## READING TEXT
Daniel Nehring is currently Senior Lecturer in Sociology at the University of Worcester, UK. He has previously worked at Pusan National University, South Korea. Over the past ten years, he has done extensive research on transnational self-help cultures. Recent publications include Sociology (2013) and Intimacies and Cultural Change (2014, with Emmanuel Alvarado and Rosario Esteinou).

Emmanuel Alvarado is Professor of Spanish and Hispanic Studies at Palm Beach State College in Florida, USA. His research concerns experiences of intimate citizenship among Mexican-Americans and Mexican immigrants in the USA. Recent publications include Intimacies and Cultural Change (2014, with Daniel Nehring and Rosario Esteinou).

Eric C. Hendriks is a Postdoctoral Researcher in the Sociology Department of Peking University, Beijing, China. He investigates the globalization of self-help culture and conducted fieldwork in Germany and China. In 2015, he published the book Knowledge Wars: The Global Competition between Self-Help Gurus and Institutional Authorities.

Dylan Kerrigan is a Lecturer in Anthropology and Political Sociology at the University of the West Indies, St Augustine Campus. He is currently developing a manuscript on the Militarisation and Insecurity of Everyday Life in the Caribbean.

## DATA SHOWN
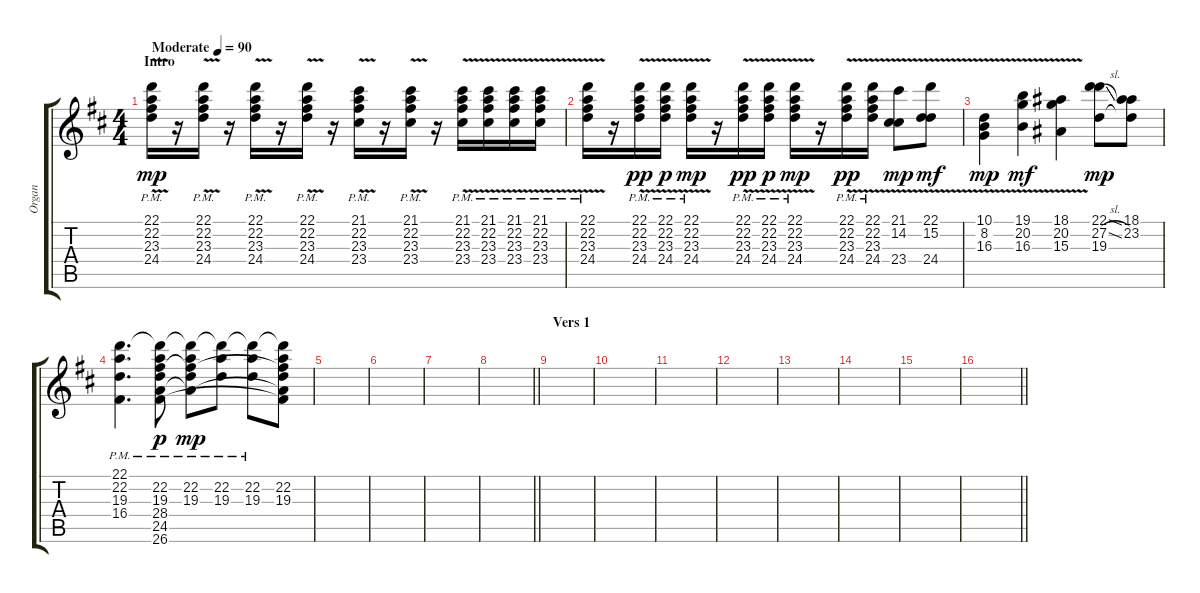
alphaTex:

\track ("Organ" "Organ") {instrument panflute}
\staff {score tabs}
\tuning (E4 B3 G3 D3 A2 E2) {hide}
\ts (4 4)
\section ("" "Intro")
\tempo (90 "Moderate")
\clef g2
\ks d
(22.1{v pm} 22.2{v pm} 23.3{v pm} 24.4{v pm}).16{dy mp instrument panflute} r.16 (22.1{v pm} 22.2{v pm} 23.3{v pm} 24.4{v pm}).16 r.16 (22.1{v pm} 22.2{v pm} 23.3{v pm} 24.4{v pm}).16 r.16 (22.1{v pm} 22.2{v pm} 23.3{v pm} 24.4{v pm}).16 r.16 (21.1{v pm} 22.2{pm} 23.3{pm} 23.4{pm}).16 r.16 (21.1{v pm} 22.2{pm} 23.3{pm} 23.4{pm}).16 r.16 (21.1{v pm} 22.2{v pm} 23.3{v pm} 23.4{v pm}).16 (21.1{v pm} 22.2{v pm} 23.3{v pm} 23.4{v pm}).16 (21.1{v pm} 22.2{v pm} 23.3{v pm} 23.4{v pm}).16 (21.1{v pm} 22.2{v pm} 23.3{v pm} 23.4{v pm}).16 |
(22.1{v pm} 22.2{v pm} 23.3{v pm} 24.4{v pm}).16 r.16 (22.1{v pm} 22.2{v pm} 23.3{v pm} 24.4{v pm}).16{dy pp} (22.1{v pm} 22.2{v pm} 23.3{v pm} 24.4{v pm}).16{dy p} (22.1{v pm} 22.2{v pm} 23.3{v pm} 24.4{v pm}).16{dy mp} r.16 (22.1{v pm} 22.2{v pm} 23.3{v pm} 24.4{v pm}).16{dy pp} (22.1{v pm} 22.2{v pm} 23.3{v pm} 24.4{v pm}).16{dy p} (22.1{v pm} 22.2{v pm} 23.3{v pm} 24.4{v pm}).16{dy mp} r.16 (22.1{v pm} 22.2{v pm} 23.3{v pm} 24.4{v pm}).16{dy pp} (22.1{v pm} 22.2{v pm} 23.3{v pm} 24.4{v pm}).16 (21.1{v} 14.2{v} 23.4{v}).8{dy mp} (22.1{v} 15.2{v} 24.4{v}).8{dy mf} |
(10.1{v} 8.2{v} 16.3{v}).4{dy mp} (19.1{v} 20.2{v} 16.3{v}).4{dy mf} (18.1{v} 20.2{v} 15.3{v}).4 (22.1{sl} 27.2{sl} 19.3).8{dy mp} (18.1 23.2 19.3{t}).8 |
(22.1{pm} 22.2{pm} 19.3{pm} 16.4{pm}).4{d} (22.1{pm t} 22.2{pm} 19.3{pm} 28.4{pm} 24.5{pm} 26.6{pm}).8{dy p} (22.1{t} 22.2{pm} 19.3{pm} 28.4{t} 24.5{t}).8{dy mp} (22.1{t} 22.2{pm} 19.3{pm}).8 (22.1{t} 22.2{pm} 19.3{pm}).8 (22.1{t} 22.2 19.3 28.4{t} 24.5{t} 26.6{t}).8 |
|
|
|
\barLineRight lightlight
|
\section ("" "Vers 1")
|
|
|
|
|
|
|
\barLineRight lightlight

## CHALLENGES
a. According to the contributor notes, in which two countries did Eric C. Hendriks conduct fieldwork?
b. From the contributor notes, output the passage starting with "Emmanuel Alvarado is" and going on through "Nehring and Rosario Esteinou).".

## ANSWERS BY TASK
a. Germany and China.

b.
Emmanuel Alvarado is Professor of Spanish and Hispanic Studies at Palm Beach State College in Florida, USA. His research concerns experiences of intimate citizenship among Mexican-Americans and Mexican immigrants in the USA. Recent publications include Intimacies and Cultural Change (2014, with Daniel Nehring and Rosario Esteinou).